Durch die Indienststellung von „Christoph 40“in Augsburg und „Christoph 65“in Dinkelsbühl, deren Einsatzgebiete sich teilweise überschneiden, habe sich die Situation der Luftrettung im Osten Ulms – also dem Landkreis Neu-Ulm – deutlich verbessert. „Erstaunlicherweise“, so Lampl, hätten die neuen Rettungshubschrauber aber nicht die Einsatzzahlen von „Christoph 22“gesenkt.
Lediglich 6,8 Prozent der 1700 Einsätze waren letztlich sinnlos. Wie Lampl betonte, gilt diese Quote in Fachkreisen als geradezu herausragend. Unter Rettern würden Fehleinsatzquoten von bis zu 15 Prozent als tolerabel gelten. Schließlich würden oft Minuten über Tod oder Leben entscheiden, da bleibe zum Überlegen kaum Zeit.
Bei 70,4 Prozent der Einsätze des regionalen Rettungshubschraubers ging es um eine latent lebensbedrohliche Situation. 46 Prozent der Einsätze hätten ihren Ursprung in schweren Unfällen, 47 Prozent in Herz-Kreislauf-Problemen wie Herzinfarkten, neun Prozent in Schlaganfällen und der Rest seien Notfälle von Kindern und Babys.
Aus der Reihe fiel im vergangenen Jahr der Einsatz beim Amoklauf beim Olympia-Einkaufszentrum in München. „Die Situation war nicht überschaubar“, sagt Pilot Marc Rothenhäusler, der an jenem Juliabend in die bayerische Landeshauptstadt flog.
Als „Störfaktor“bezeichnete der Pilot, dass bei Einsätzen immer öfters Zeugen der Geschehnisse zum Handy greifen und ohne Rücksicht auf die Privatsphäre der Unfallopfer filmen. Noch dieses Jahr wird der alte „Christoph 22“nach Neuseeland verkauft und durch einen neuen Hubschrauber ersetzt. Zwischen 8,5 und neun Millionen Euro investiert die ADAC-Luftrettung in einen leiseren und besser ausgestatteten „H145“. Dr. Ralf Hoffmann, Chefarzt am Bundeswehrkrankenhaus betonte die „Win-win-Situation“der Zusammenarbeit von Bundeswehr und ADAC. Die Piloten der Bundeswehr würden so Gutes tun und zugleich für Auslandseinsätze der Bundeswehr üben können.

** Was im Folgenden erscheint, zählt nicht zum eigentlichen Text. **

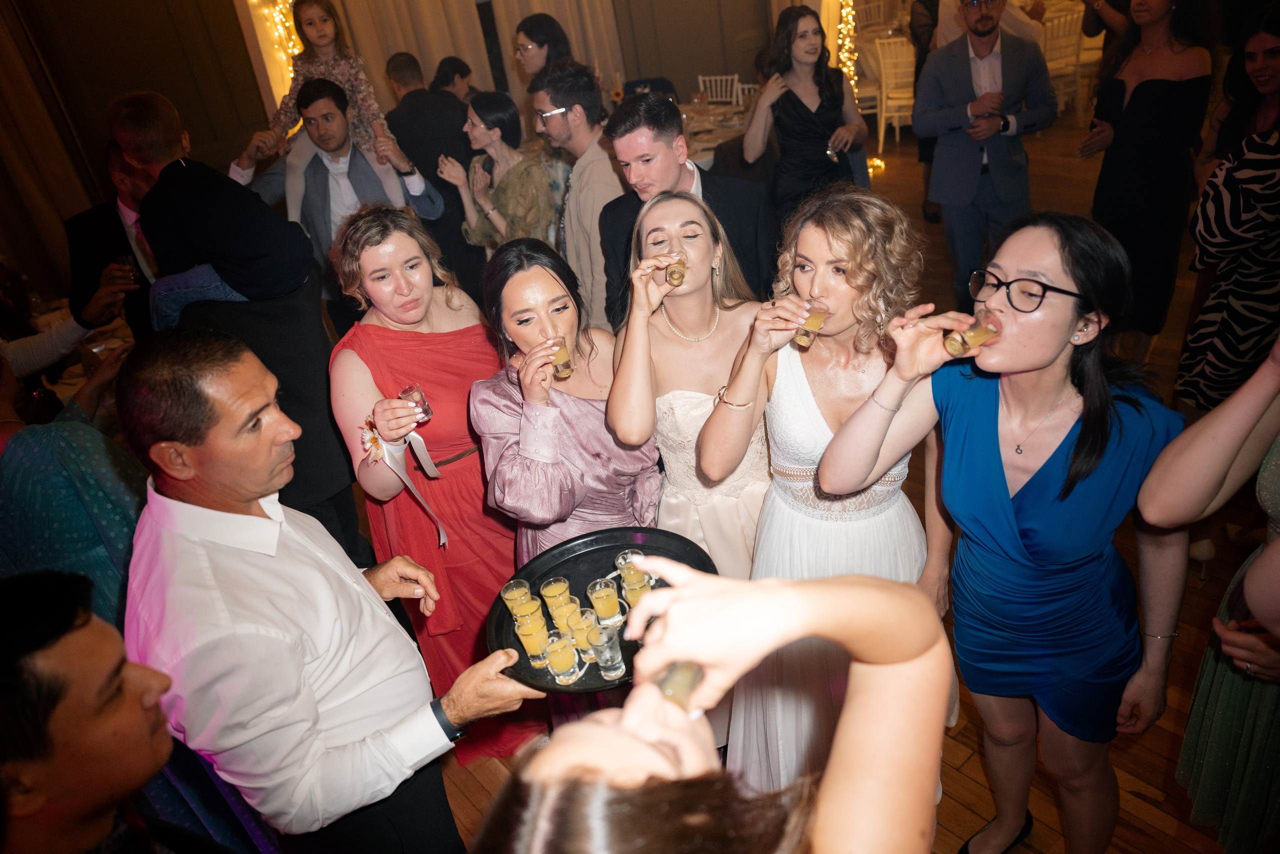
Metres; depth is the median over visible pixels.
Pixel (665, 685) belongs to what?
shot glass
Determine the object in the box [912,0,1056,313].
man
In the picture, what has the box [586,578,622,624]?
glass
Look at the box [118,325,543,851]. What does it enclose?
man
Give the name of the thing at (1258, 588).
woman
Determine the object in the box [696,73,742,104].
chair
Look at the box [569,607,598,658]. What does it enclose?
glass
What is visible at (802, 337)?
drinking glass
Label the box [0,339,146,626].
woman
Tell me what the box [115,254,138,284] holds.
drinking glass
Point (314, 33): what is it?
child
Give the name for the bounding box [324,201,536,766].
woman
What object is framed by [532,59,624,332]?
man
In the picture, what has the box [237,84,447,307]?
man
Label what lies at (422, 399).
shot glass
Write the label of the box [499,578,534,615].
glass
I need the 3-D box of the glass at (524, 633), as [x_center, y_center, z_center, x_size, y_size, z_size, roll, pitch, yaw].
[-0.200,0.404,1.757,0.061,0.084,0.061,-27,34,-31]
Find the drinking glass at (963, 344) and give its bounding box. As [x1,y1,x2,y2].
[943,313,999,355]
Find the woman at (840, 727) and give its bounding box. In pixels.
[474,559,953,853]
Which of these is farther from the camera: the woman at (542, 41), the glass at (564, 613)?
the woman at (542, 41)
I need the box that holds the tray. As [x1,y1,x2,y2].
[483,524,717,691]
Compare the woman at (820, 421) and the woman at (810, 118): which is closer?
the woman at (820, 421)
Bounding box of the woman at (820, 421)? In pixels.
[704,180,950,810]
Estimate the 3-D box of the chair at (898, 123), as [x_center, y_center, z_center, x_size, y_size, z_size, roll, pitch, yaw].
[2.322,-2.957,8.119,0.447,0.916,0.498,-4,29,8]
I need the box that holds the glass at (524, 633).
[513,616,549,663]
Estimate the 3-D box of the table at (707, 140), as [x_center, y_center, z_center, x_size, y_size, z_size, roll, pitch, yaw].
[0.295,-1.759,6.626,1.424,0.751,1.328,-27,34,-31]
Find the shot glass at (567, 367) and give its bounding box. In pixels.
[548,337,572,378]
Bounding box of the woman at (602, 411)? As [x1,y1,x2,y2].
[471,235,661,569]
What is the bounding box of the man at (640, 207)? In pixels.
[597,88,776,332]
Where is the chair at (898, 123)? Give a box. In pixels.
[873,36,917,146]
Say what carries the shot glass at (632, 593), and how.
on the tray
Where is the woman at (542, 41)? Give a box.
[513,12,571,82]
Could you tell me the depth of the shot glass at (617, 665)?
1.65 m
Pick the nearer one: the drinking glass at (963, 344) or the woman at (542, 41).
the drinking glass at (963, 344)
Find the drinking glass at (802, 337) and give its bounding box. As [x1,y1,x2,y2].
[794,303,826,347]
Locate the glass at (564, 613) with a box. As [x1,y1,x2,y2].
[547,595,581,634]
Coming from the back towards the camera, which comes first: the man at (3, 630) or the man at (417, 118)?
the man at (417, 118)
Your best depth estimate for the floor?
2.81 m
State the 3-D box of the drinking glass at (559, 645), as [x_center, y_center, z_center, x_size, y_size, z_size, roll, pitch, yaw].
[-0.143,0.422,1.690,0.062,0.084,0.062,-27,34,-31]
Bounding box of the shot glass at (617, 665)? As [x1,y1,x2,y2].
[588,623,625,678]
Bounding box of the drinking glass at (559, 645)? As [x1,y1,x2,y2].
[543,632,579,684]
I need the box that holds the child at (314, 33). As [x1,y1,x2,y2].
[252,0,408,225]
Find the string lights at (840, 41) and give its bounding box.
[835,0,880,182]
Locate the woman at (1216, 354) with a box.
[1174,3,1279,414]
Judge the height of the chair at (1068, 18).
0.929 m
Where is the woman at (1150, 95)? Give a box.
[1075,0,1214,362]
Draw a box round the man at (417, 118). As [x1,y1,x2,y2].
[383,51,484,298]
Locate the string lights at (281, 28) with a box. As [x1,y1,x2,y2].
[256,0,304,95]
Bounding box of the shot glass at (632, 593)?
[619,572,652,609]
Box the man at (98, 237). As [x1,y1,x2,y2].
[66,137,159,340]
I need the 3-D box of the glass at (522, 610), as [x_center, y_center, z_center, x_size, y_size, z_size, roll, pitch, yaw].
[-0.215,0.385,1.823,0.060,0.082,0.060,-27,34,-31]
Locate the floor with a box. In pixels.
[396,114,1279,851]
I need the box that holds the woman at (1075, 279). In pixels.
[810,202,1192,853]
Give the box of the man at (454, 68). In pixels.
[430,54,476,102]
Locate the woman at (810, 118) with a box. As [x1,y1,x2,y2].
[744,3,868,222]
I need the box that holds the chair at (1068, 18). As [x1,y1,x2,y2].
[1039,5,1089,119]
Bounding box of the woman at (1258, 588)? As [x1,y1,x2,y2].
[1136,333,1279,853]
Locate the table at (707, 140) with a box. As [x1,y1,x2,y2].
[677,95,756,168]
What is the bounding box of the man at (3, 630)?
[0,567,244,853]
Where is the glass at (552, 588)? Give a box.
[538,574,572,616]
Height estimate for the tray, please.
0.039 m
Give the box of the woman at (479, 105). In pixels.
[438,91,564,253]
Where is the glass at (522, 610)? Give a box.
[511,600,546,633]
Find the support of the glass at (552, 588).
on the tray
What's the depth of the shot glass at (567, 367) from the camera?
2.14 m
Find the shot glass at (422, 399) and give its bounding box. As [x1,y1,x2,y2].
[398,383,432,421]
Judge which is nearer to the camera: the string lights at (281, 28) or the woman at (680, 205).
the woman at (680, 205)
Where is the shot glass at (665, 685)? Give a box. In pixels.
[653,659,704,709]
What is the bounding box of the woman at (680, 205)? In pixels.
[604,189,773,586]

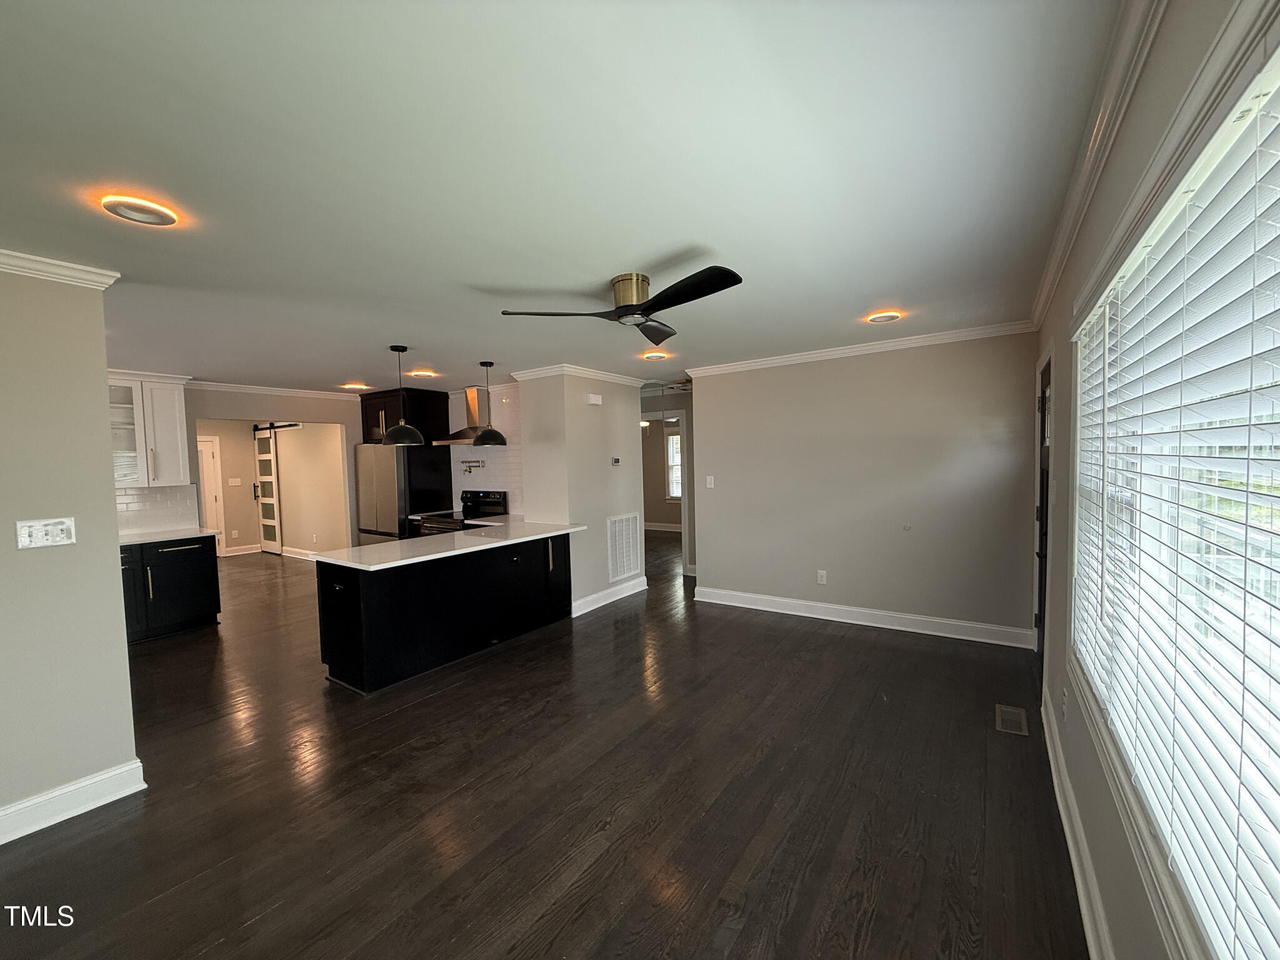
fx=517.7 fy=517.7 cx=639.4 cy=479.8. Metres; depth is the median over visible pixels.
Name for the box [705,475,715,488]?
light switch
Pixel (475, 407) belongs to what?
range hood
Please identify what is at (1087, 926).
baseboard
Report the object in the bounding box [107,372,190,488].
upper cabinet
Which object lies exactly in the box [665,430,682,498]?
far window
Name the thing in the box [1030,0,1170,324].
crown molding
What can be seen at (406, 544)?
peninsula countertop
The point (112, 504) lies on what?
left wall
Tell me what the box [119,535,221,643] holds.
base cabinet
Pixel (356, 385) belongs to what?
recessed light
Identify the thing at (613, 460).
thermostat
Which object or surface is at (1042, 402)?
front door
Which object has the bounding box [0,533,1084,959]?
floor
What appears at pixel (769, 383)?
back wall
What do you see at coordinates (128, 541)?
countertop
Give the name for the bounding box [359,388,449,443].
upper cabinet
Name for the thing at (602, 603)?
baseboard
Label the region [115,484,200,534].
tile backsplash
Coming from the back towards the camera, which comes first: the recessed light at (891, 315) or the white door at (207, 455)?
the white door at (207, 455)
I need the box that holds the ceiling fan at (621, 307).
[500,265,743,343]
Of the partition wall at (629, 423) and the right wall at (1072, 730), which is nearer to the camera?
the right wall at (1072, 730)
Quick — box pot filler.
[460,458,486,473]
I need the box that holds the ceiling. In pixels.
[0,0,1133,393]
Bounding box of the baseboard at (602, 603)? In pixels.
[571,576,646,616]
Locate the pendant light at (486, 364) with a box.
[470,360,506,445]
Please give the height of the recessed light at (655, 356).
0.050 m
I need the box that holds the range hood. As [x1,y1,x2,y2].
[431,384,498,444]
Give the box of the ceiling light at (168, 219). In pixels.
[99,194,180,225]
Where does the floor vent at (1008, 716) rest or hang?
in the floor
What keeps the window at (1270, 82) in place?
in the right wall at (1072, 730)
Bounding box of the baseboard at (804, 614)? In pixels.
[690,586,1034,646]
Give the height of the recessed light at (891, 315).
0.029 m
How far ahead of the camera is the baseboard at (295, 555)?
8.75 m
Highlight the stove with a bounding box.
[416,488,507,533]
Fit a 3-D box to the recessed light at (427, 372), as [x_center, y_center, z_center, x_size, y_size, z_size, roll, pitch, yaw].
[-2.208,-1.091,5.282,0.288,0.070,0.288,1,3,34]
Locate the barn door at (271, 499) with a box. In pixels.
[253,423,283,555]
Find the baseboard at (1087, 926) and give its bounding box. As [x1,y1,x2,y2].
[1041,693,1113,959]
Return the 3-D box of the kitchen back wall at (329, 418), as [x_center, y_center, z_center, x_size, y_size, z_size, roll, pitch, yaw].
[-4.483,0.152,5.933,0.126,2.457,3.213,1,3,34]
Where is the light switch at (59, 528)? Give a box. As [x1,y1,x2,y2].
[15,517,76,549]
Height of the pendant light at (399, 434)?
0.753 m
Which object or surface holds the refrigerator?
on the floor
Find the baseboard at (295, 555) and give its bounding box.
[281,545,319,561]
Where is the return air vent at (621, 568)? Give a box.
[606,513,641,581]
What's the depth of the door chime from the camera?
5.26 m
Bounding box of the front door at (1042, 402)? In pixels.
[1034,353,1052,685]
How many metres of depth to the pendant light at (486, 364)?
4.70 m
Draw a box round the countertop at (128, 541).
[116,526,216,545]
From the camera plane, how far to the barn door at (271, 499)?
9.06 m
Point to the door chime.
(594, 402)
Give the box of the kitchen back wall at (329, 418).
[176,387,359,556]
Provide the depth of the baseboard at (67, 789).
2.31 m
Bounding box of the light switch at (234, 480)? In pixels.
[227,477,241,485]
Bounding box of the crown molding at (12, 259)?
[0,248,119,288]
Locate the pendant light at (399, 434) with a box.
[381,345,424,445]
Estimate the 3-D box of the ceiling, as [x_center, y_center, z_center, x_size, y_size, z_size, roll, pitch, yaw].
[-1.769,-1.145,4.647,8.853,0.105,8.456,1,3,34]
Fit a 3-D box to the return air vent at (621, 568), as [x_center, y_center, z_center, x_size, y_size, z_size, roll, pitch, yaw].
[-0.173,0.728,5.678,0.018,0.684,0.582,1,3,34]
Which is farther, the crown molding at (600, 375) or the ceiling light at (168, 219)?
the crown molding at (600, 375)
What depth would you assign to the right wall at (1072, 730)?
1.59 m
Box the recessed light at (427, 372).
[407,368,438,378]
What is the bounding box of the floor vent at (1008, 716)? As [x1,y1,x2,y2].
[995,703,1028,735]
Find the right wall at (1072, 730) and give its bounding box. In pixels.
[1033,0,1279,959]
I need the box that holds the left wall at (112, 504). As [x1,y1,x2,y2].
[0,262,138,840]
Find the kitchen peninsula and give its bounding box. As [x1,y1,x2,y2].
[313,531,574,694]
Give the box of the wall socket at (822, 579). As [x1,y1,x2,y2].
[816,569,828,583]
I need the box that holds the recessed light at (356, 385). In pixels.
[340,381,371,390]
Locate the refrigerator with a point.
(409, 509)
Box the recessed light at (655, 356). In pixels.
[640,349,671,360]
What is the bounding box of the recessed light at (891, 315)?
[865,309,903,323]
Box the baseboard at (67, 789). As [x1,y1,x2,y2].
[0,758,146,843]
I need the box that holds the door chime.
[585,392,602,405]
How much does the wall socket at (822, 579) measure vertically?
0.123 m
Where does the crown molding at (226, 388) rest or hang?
attached to the kitchen back wall at (329, 418)
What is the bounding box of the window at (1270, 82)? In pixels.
[1070,12,1279,956]
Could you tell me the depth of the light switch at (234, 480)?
8.70 m
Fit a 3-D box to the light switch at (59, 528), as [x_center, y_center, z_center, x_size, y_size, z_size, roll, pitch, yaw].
[-2.620,0.234,2.285,0.018,0.120,0.167,1,3,34]
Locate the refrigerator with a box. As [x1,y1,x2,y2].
[352,443,453,546]
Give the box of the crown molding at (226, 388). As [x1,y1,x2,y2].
[186,380,364,400]
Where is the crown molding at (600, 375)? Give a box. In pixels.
[511,362,649,387]
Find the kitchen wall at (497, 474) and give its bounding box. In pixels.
[447,381,523,515]
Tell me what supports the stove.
on the floor
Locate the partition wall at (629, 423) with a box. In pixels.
[515,370,646,618]
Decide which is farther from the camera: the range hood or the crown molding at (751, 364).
the range hood
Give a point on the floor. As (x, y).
(457, 695)
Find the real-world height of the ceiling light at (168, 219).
0.024 m
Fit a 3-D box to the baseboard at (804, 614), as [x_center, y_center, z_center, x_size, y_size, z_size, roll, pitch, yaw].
[1.852,1.217,4.747,2.824,0.131,0.019,1,3,34]
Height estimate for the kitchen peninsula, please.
0.864 m
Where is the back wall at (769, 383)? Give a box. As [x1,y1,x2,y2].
[686,330,1035,645]
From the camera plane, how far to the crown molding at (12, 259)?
2.24 m
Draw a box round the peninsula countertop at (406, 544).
[310,518,583,570]
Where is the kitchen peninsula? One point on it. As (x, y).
(377, 600)
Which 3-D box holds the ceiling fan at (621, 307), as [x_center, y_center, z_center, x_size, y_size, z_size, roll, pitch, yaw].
[-0.022,-0.949,2.735,1.131,0.248,1.159,-2,3,-20]
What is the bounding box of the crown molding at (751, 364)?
[687,320,1038,375]
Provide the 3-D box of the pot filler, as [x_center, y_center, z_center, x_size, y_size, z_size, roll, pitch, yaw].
[-2.038,-0.163,6.273,0.352,0.168,0.151,1,3,34]
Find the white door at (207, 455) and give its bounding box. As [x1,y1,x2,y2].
[196,436,224,548]
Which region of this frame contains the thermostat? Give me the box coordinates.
[610,456,620,465]
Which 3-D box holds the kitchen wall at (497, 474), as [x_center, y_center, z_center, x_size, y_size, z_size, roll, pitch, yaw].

Unter dem Titel „Tag des Helfens“kamen im HubschrauberHangar des BWK nicht nur Akteure der Luftrettung, sondern auch die „Gelben Engel“des ADAC zusammen. Defekte Batterien waren einmal mehr die häufigste Pannenursache – bei rund einem Drittel aller Einsätze. Über 900 000 Mal leistete die Straßenwacht in Baden-Württemberg Starthilfe, wie Michael Prelop, der Bereichsleiter des ADAC Württemberg mitteilte.
Weitere technische Ursachen wie Motordefekte, Reifenschäden oder Probleme mit der Zündanlage gehörten ebenfalls zu den häufigeren Pannenursachen.